In growing as a learner, I will continue to seek informal education and training outside of the universities. Within my own school district I will seek to become proficient in the technologies currently available to us. At Professional Development, I will participate in sessions informing us of new technologies our district is using or has purchased and how to successfully implement them in the classroom. I will seek to attend conferences when possible such as the MACUL conference to learn more about rapidly changing technologies. There are numerous resources in colleagues who have learned about various technologies, websites, and projects to tap into in my school district, through the MAET program, and other friends. These resources are priceless as we all work together for the benefit of our students.
By fulfilling the role of a technology leader, I hope to encourage, nurture and strengthen learning growth in others with whom I work. I will share the knowledge I have gained as we move forward teaching students with best practices in technology.
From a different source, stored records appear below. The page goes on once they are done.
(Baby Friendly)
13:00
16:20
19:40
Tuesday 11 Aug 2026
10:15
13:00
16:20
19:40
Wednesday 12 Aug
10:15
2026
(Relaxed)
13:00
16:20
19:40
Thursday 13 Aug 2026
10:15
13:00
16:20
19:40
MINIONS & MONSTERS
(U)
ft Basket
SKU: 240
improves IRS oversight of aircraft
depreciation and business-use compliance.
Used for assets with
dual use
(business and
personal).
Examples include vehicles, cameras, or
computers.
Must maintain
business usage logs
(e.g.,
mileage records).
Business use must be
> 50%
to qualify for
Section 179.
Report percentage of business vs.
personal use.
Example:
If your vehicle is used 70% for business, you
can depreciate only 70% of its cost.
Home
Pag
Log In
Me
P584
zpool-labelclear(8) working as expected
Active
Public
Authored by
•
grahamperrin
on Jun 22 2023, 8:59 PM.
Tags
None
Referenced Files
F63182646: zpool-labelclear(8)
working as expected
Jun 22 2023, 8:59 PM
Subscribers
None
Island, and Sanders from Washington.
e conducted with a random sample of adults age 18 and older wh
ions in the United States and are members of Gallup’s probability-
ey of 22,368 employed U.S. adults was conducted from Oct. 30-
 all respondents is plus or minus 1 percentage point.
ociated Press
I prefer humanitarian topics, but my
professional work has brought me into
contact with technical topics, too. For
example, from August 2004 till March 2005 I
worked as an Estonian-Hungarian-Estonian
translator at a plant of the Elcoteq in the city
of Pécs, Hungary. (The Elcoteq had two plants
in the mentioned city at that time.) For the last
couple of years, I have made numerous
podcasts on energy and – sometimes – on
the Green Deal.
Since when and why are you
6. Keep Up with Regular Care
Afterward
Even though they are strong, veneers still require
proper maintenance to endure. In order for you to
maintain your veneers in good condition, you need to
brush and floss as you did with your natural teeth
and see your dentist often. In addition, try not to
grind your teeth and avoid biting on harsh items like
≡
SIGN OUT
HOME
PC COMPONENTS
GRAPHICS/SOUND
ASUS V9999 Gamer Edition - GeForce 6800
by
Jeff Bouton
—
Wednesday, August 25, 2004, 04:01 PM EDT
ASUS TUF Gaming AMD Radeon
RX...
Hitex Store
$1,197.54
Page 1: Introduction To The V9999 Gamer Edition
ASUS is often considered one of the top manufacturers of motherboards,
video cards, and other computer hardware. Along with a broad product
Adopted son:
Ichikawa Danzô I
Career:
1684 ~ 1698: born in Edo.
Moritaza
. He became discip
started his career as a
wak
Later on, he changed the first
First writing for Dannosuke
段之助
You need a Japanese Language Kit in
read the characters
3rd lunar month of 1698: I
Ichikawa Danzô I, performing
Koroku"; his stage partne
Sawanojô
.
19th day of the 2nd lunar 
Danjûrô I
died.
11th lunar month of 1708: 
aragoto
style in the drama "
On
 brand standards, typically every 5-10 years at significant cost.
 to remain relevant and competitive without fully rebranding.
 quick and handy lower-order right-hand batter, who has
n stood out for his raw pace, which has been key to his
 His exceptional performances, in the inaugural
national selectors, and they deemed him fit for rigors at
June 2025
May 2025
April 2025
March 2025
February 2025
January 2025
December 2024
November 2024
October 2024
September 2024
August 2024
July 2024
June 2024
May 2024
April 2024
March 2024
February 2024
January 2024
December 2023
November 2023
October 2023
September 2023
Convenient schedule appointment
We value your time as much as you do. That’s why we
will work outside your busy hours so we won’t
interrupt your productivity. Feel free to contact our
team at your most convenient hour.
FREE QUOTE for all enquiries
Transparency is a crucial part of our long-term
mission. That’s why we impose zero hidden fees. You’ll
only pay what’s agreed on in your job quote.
I will be there to help troubleshoot, develop new ideas, and be on the forefront as new technological territory is explored.
Through various websites such as Donors Choose and local grants available from my school, I will write grants to bring technology into the classroom. I have a vision for an "i read" station in my classroom, using "i touch" technology to excite children about reading through digital books. In the past, I have written grants to bring additional materials in the classroom. In the future, I will be sure to look at technological solutions to problems of practice. I will make sure the technology I am seeking is meaningful to student achievement.
I see my own classroom as harvest time. My garden has been tended with care, risks have been taken, weeds have been pulled. It's time to use the knowledge I have gained as a life-long learner and put it into practice. Student learning is the driving force behind everything I seek to accomplish as a learner/educator. I intend to give it all back to the students for their futures. In my classroom I will implement technology in significant ways that relate to student achievement rather than just using technology for technologies' sake. I will continually evaluate my purposes and methods to make certain I have the right motives at heart.
So how does my garden grow? With continuing education, both formal and informal, writing technology grants, presenting myself as a technology leader among colleagues, and implementing meaningful technology in my classroom I will continue my growth as a learner. And because of this... my students too will bloom.